Opinion / Op-Ed Contributors

Not going against the grain

By Shi Xia (China Daily) Updated: 2014-03-04 08:11

Food security is not only about having enough food to feed all the people in China but also about ensuring that the food is safe

Even in a year of excellent harvest, China faces a food shortage. Although crop output has continuously increased in the past decade and the overall grain production in 2013 broke the 600-million-ton mark for the first time, it is no easy task for China to become self-sufficient in food grains.

With the rapid increase in population and consumption, the gap between demand for and supply of food has been widening. In 2012, China's self-sufficiency rate in food dropped below 90 percent, and net imports of three major crops (wheat, corn and rice) became a normal phenomenon.

Given the ever-increasing prices of grains, China's food security is now directly related to its national security and sovereignty. In fact, to illustrate the central government's understanding of food security, the Central Rural Work Conference said: "Chinese people's bowls should be tightly held in their own hands, and the bowls should be filled with Chinese crops. Only if a country is self-sufficient in food production can it ... (ensure) food security and further grasp the overall situation of social and economic development."

Food security refers not only to enough food to feed the entire population, but also to food safety. Food security focuses on the capacity to supply food in the short as well as long terms. Therefore, to ensure food security, the authorities have to have a better understanding of food safety and accord it the needed importance.
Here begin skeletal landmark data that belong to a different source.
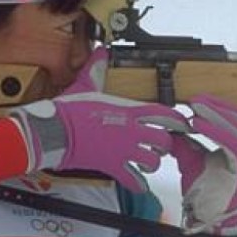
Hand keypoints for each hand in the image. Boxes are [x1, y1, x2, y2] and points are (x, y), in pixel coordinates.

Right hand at [10, 47, 188, 191]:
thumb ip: (96, 70)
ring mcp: (123, 150)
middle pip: (164, 141)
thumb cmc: (69, 110)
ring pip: (153, 161)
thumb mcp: (86, 86)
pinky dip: (137, 184)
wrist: (55, 131)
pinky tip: (137, 183)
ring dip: (152, 163)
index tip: (181, 124)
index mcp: (128, 111)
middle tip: (159, 145)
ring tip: (147, 163)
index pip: (164, 114)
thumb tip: (100, 52)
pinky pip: (133, 180)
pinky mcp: (112, 166)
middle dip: (164, 144)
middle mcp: (131, 132)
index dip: (177, 120)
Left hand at [171, 94, 236, 236]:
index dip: (218, 106)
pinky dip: (215, 130)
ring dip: (215, 114)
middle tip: (194, 101)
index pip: (236, 118)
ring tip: (195, 110)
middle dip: (217, 106)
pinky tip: (197, 124)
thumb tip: (172, 127)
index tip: (196, 101)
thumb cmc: (203, 193)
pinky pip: (233, 143)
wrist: (208, 220)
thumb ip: (185, 143)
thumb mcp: (191, 161)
China faces great challenges in terms of food security. First, agriculture has become less profitable forcing many farmers to look to other fields to earn a living. Agriculture's economic scale is comparatively low in China. In 2012, for instance, the per capita net income of Chinese farmers was 7,917 yuan ($1,306), and only 26.6 percent of it came from agriculture. And in 2013, farmers earned 45.8 percent of their overall income from nonfarming activities. So farming-being a drain on the young workforce in rural areas-is carried out mostly by elderly people and women.
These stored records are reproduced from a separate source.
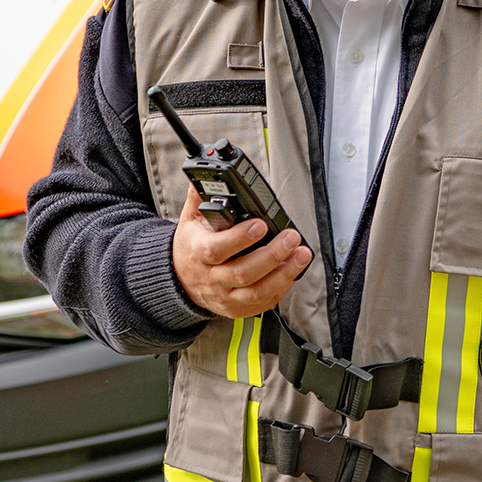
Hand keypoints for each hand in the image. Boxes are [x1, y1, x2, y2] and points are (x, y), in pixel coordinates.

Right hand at [172, 185, 312, 317]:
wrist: (180, 281)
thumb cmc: (190, 248)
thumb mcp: (189, 220)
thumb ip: (198, 197)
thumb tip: (203, 173)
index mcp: (199, 253)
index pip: (217, 249)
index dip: (239, 238)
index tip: (260, 224)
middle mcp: (212, 278)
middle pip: (243, 272)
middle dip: (271, 254)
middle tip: (291, 237)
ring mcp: (225, 296)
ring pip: (256, 291)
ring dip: (283, 274)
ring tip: (302, 255)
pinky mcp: (237, 307)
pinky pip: (262, 302)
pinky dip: (281, 288)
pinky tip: (293, 272)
Second, rapid industrialization and urbanization have eaten into good agricultural land and caused soil pollution. Ministry of Land and Resources data show that from 1998 to 2011, China's agricultural land decreased by about 8 million hectares, with the total farmed area almost dropping to the "red line" of 120 million hectares. This is not a healthy development, especially as there are already reports on farmland being polluted by heavy metals.